Lewis C. Cantley and colleagues found that tumor M2-PK, a form of the pyruvate kinase enzyme, promotes the Warburg effect. Tumor M2-PK is produced in all rapidly dividing cells and is responsible for enabling cancer cells to consume glucose at an accelerated rate; on forcing the cells to switch to pyruvate kinase's alternative form by inhibiting the production of tumor M2-PK, their growth was curbed. The researchers acknowledged the fact that the exact chemistry of glucose metabolism was likely to vary across different forms of cancer; however, PKM2 was identified in all of the cancer cells they had tested. This enzyme form is not usually found in quiescent tissue, though it is apparently necessary when cells need to multiply quickly, e.g., in healing wounds or hematopoiesis.

Inhibiting lactic acid production related to the Warburg effect does not affect cell division. Cytomatrix actin has been suggested to contribute to the Warburg effect, as inhibition of actin dynamics affects lactic acid production.
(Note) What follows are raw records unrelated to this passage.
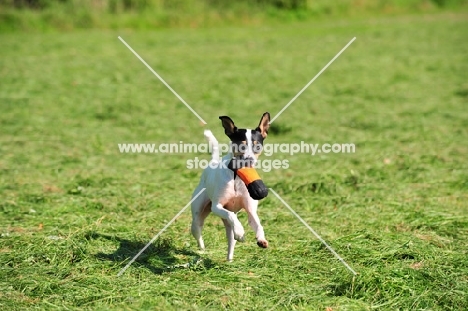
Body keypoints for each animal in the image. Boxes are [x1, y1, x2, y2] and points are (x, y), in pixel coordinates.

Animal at [190, 111, 270, 260]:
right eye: (241, 145)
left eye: (257, 146)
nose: (249, 160)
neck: (237, 177)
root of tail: (213, 161)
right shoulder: (217, 206)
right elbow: (232, 216)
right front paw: (241, 231)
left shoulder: (250, 210)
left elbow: (257, 223)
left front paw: (261, 239)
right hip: (198, 216)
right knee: (198, 231)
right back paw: (202, 250)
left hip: (227, 227)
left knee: (231, 239)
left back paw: (229, 259)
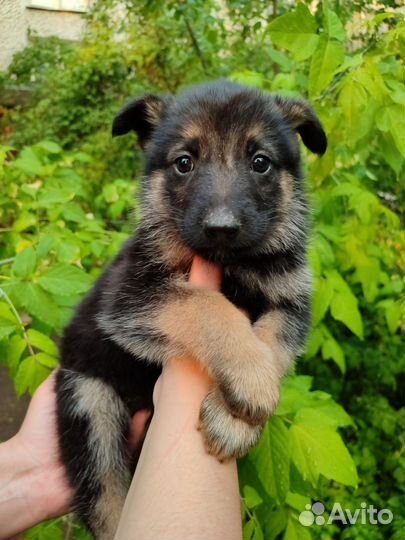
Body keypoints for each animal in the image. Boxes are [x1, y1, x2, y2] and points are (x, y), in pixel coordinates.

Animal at [56, 81, 326, 540]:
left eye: (260, 162)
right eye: (184, 163)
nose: (221, 228)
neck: (235, 264)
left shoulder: (291, 303)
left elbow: (273, 344)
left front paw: (235, 417)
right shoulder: (130, 298)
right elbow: (207, 305)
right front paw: (250, 378)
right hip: (91, 404)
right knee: (106, 497)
The viscosity of the cytoplasm is vital for regulating metabolism, which is controlled by actin filaments. Extracellular signals influence actin dynamics, while molecular motors generate directed motion; the collective activity of motor proteins produces random fluctuations in the cytoplasm. The mechanical activity of actin regulates the rate of enzymatic processes by facilitating the delivery of substrates to catalytic complexes within the cytomatrix, acting as a pump. Healthy cells maintain organized division through mitochondrial respiration and stable cytomatrix mechanics. In contrast, cancer cells exhibit disordered division due to accelerated glycolysis, enhanced cytomatrix mechanics through actin dynamics, and increased biosynthesis. This imbalance in protein synthesis and the excess ATP production leads to rapid biomass accumulation and increasing cell size, ultimately triggering malignant cell division.

== Alternative models ==
=== Reverse Warburg effect ===
A model called the "reverse Warburg effect" describes cells releasing energy by glycolysis, but which are not tumor cells, but stromal fibroblasts. In this scenario, the stroma become corrupted by cancer cells and turn into factories for the synthesis of energy rich nutrients. The cells then take these energy rich nutrients and use them for TCA cycle which is used for oxidative phosphorylation. This results in an energy rich environment that allows for replication of the cancer cells. This still supports Warburg's original observation that tumors show a tendency to create energy through aerobic glycolysis.

=== Inverse Warburg effect ===
Another model has been described in tumor cells in an obesity model called Warburg effect inversion. Whereas in the reverse model, the stroma of the microenvironment produces energy-rich nutrients, in a context of obesity these nutrients already exist in the bloodstream and in the extracellular fluid (ECF). In this way, highly energetic nutrients enter directly into TCA and later into oxidative phosphorylation, while lactate and glycogenic amino acids take the opposite path to that proposed by Warburg, which is the production of glucose through the consumption of lactate.

==Cancer metabolism and epigenetics==
Nutrient use is dramatically altered when cells receive signals to proliferate. Characteristic metabolic changes enable cells to meet the large biosynthetic demands associated with cell growth and division. Changes in rate-limiting glycolytic enzymes redirect metabolism to support growth and proliferation. Metabolic reprogramming in cancer is largely due to the oncogenic activation of signal transduction pathways and transcription factors. Although less well understood, epigenetic mechanisms also contribute to the regulation of metabolic gene expression in cancer. Reciprocally, accumulating evidence suggests that metabolic alterations may affect the epigenome. Understanding the relationship between metabolism and epigenetics in cancer cells may open new avenues for anti-cancer strategies.

== Society and culture ==
The Warburg effect has served as a locus of popular misconceptions that cancer can be treated by reducing food and carbohydrate intake to supposedly "starve" tumours. In reality, the health of people with cancer is best served by maintaining a healthy diet.